Leave the pictures behind and repeat all the entries exactly.

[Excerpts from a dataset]
┄┄┄┄┄┄┄┄┄┄┄┄┄┄┄┄┄┄┄┄
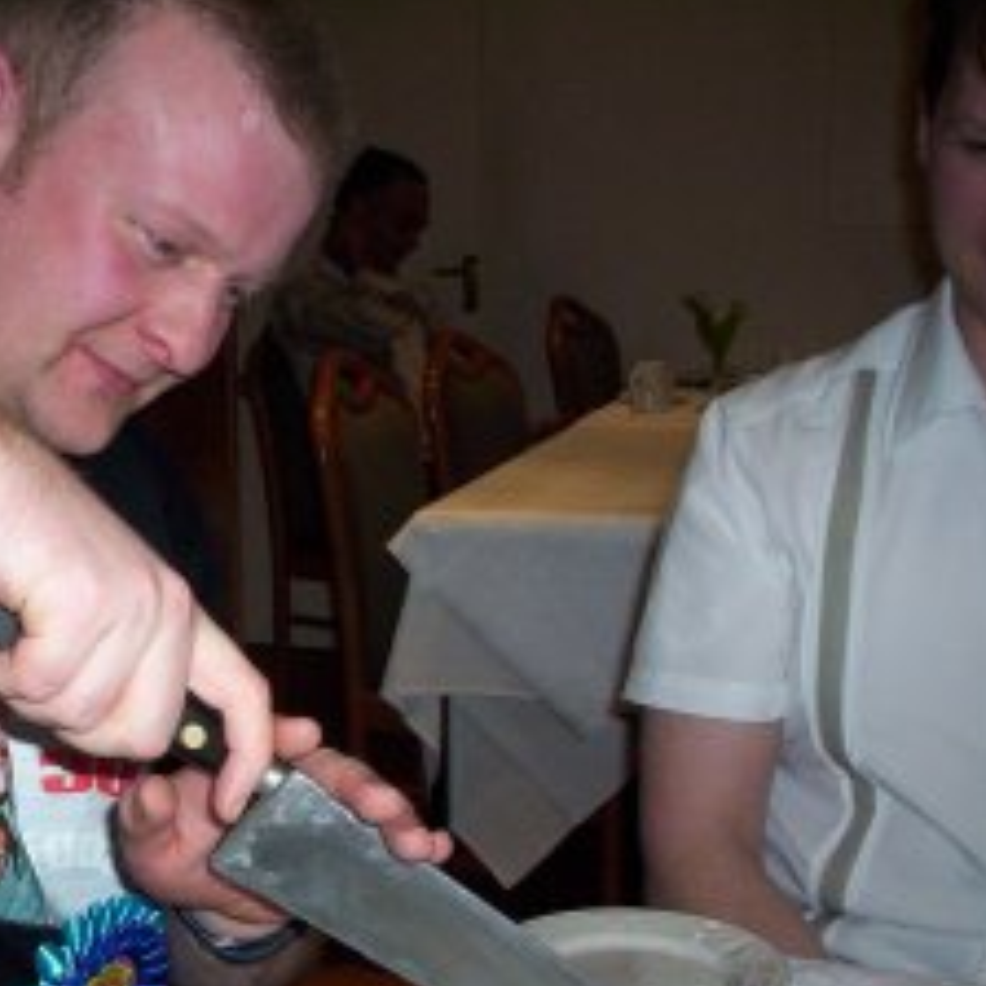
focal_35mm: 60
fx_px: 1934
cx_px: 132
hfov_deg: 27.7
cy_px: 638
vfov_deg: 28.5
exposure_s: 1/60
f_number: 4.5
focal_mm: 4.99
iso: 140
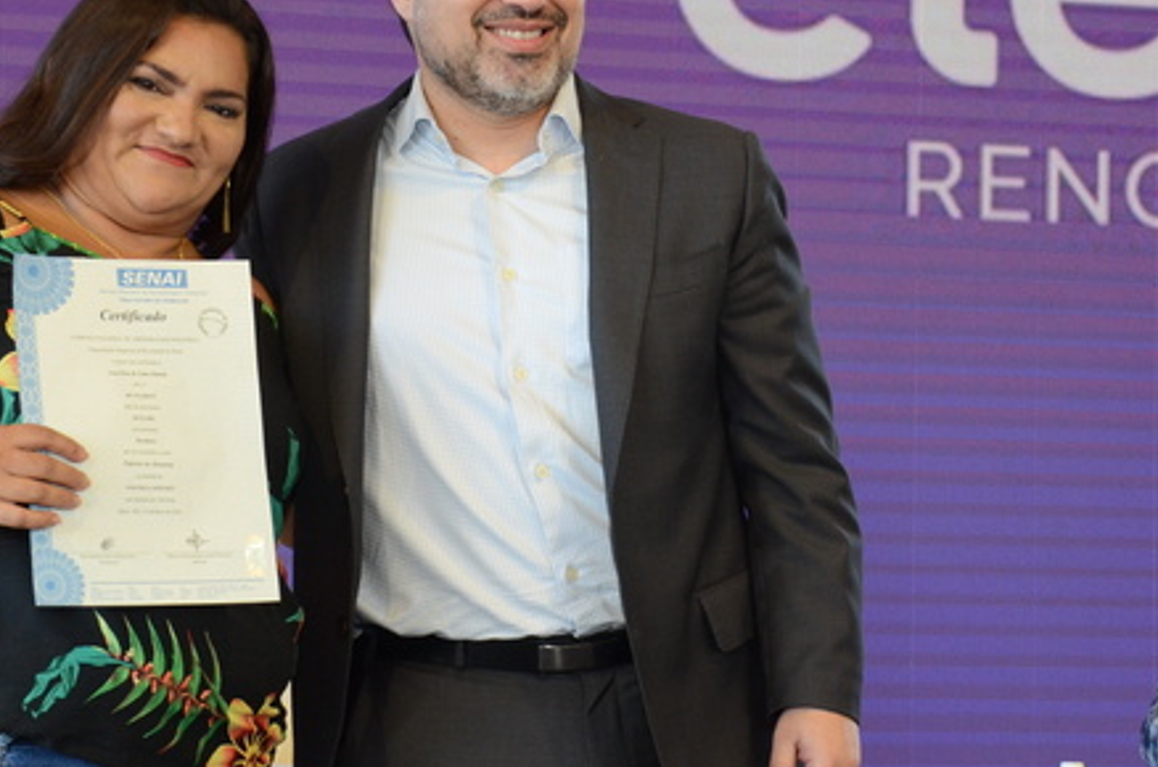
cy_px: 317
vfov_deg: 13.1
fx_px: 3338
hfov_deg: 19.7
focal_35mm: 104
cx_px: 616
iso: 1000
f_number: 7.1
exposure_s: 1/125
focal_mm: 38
┄┄┄┄┄┄┄┄┄┄┄┄┄┄┄┄┄┄┄┄
#### [ANSWER BOX]
focal_35mm: 60
fx_px: 1934
cx_px: 132
hfov_deg: 27.7
cy_px: 638
vfov_deg: 28.5
exposure_s: 1/60
f_number: 4.5
focal_mm: 4.99
iso: 140
cy_px: 317
vfov_deg: 13.1
fx_px: 3338
hfov_deg: 19.7
focal_35mm: 104
cx_px: 616
iso: 1000
f_number: 7.1
exposure_s: 1/125
focal_mm: 38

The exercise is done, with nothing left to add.